* _SOURCE DOCUMENT_
+---+

There was light in the darkness. Jacques Rudolph was obviously talented and Justin Ontong, who had replaced Rudolph in the third Test in Australia because he was the right colour, was obviously destined to go further. And then there was Graeme Smith. The tall left-hander had an interesting pedigree. His senior school education took place at King Edward VII School in Johannesburg, the school attended by Ali Bacher, his nephew Adam and Neil McKenzie.
Smith made his debut against Australia in the second Test at Newlands in March 2002, scoring 68 in the second innings. A little over a year later he was named South Africa's captain, having been originally left out of the World Cup squad. (He replaced the injured Jonty Rhodes.) It is one of the most astonishing promotions in Test history.
A couple of weeks after his debut last year Smith told lurid tales of the Aussies' capacity for sledging to SA Sports Illustrated. It made him look like a rat but it also provided battered South Africa with a kind of catharsis, showing the Aussies as they really were, rather than how their public relations machine would have us see them. It also demonstrated that Smith had media savvy beyond his years.
And he could play. An inveterate hooker and puller, he is never going to be a master craftsman or a cavalier. There is not much of either Daryll Cullinan or Sachin Tendulkar about his technique. He is a bit of a bludgeoner with a dominant bottom hand, but most noticeable is his determination and his capacity to play long innings.
Strangely, after he left school his home province did not offer him a contract. So he packed his bags and left for Western Province, taking up a junior position on the playing staff. It was a move that might have daunted less self-confident young men. Western Province had Gary Kirsten, Herschelle Gibbs, Jacques Kallis, Hylton Ackerman and Ashwell Prince in their top five. Some of them were not there for long periods, due to international duties, but there was certainly ample opportunity for young players to be intimidated. Smith, by all accounts, pricked up his ears and grafted. In doing so he impressed the provincial coach, Eric Simons, who took him under his wing.

+---+

* _PROVIDED MATERIAL_
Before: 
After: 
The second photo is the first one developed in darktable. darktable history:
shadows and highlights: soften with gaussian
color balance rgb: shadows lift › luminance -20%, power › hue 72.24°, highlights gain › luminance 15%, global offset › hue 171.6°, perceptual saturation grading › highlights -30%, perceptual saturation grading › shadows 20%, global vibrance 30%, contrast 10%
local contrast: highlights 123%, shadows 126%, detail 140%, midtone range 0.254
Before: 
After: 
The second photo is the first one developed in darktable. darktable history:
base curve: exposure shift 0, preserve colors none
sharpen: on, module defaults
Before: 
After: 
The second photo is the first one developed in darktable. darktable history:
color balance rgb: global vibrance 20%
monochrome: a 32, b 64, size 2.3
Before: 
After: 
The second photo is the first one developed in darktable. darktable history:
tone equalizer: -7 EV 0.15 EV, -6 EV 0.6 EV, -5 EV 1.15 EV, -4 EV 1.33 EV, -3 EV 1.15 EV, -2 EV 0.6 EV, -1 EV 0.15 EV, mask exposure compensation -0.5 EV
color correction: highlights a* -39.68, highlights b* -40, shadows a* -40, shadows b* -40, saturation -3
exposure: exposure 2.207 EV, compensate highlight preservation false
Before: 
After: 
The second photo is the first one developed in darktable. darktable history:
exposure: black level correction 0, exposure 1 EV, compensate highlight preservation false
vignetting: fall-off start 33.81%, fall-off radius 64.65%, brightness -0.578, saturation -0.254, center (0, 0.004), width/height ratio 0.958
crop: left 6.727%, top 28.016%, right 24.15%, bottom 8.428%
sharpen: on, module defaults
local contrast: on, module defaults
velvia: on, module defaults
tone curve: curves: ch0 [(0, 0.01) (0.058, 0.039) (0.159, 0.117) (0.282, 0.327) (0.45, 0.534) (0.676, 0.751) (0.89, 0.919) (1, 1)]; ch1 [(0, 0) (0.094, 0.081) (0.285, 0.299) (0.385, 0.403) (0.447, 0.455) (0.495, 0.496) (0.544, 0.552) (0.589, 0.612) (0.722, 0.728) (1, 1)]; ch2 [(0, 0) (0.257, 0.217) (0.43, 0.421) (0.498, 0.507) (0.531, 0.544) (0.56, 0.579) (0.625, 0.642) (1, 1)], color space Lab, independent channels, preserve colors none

+---+

* _PROBLEM A_
In the passage on Graeme Smith, which provincial coach took Smith under his wing?
* _PROBLEM B_
Transcribe the passage on Graeme Smith, starting with "A couple of" and going on through "play long innings.".
* _PROBLEM C_
Carry the passage on Graeme Smith forward from its final sentence.

* _RESPONSE A_
Eric Simons

* _RESPONSE B_
A couple of weeks after his debut last year Smith told lurid tales of the Aussies' capacity for sledging to SA Sports Illustrated. It made him look like a rat but it also provided battered South Africa with a kind of catharsis, showing the Aussies as they really were, rather than how their public relations machine would have us see them. It also demonstrated that Smith had media savvy beyond his years.
And he could play. An inveterate hooker and puller, he is never going to be a master craftsman or a cavalier. There is not much of either Daryll Cullinan or Sachin Tendulkar about his technique. He is a bit of a bludgeoner with a dominant bottom hand, but most noticeable is his determination and his capacity to play long innings.

* _RESPONSE C_
Smith had an impressive SuperSport series in 2000-01, scoring 676 runs at 42.25 but it was his performance in the SuperSport final at Newlands in March 2001 that really captured the imagination. Batting first, Border were rolled for 252. Western Province replied with 469, built on the back of Smith's 183, scored in 603 minutes.
Western Province won the final by an innings and 26 runs and Smith had arrived shortly after his 20th birthday. When he succeeded Pollock after the World Cup he was only 22. South Africans do not like to admit it but they have a tradition of very ordinary captains: Alan Melville and Dudley Nourse in the forties and fifties, Clive van Ryneveld in the mid to late 1950s and Trevor Goddard in the 1960s. Happily there is an alternative tradition, a tradition of boldness and flair best exemplified by Ali Bacher and, although he never captained South Africa, Eddie Barlow, a pivotal figure in the 1960s.
One can only hope that Smith falls into the later category. South African cricket is desperately in need of some dynamism from the front.
Luke Alfred is deputy sports editor of the Sunday Times in Johannesburg.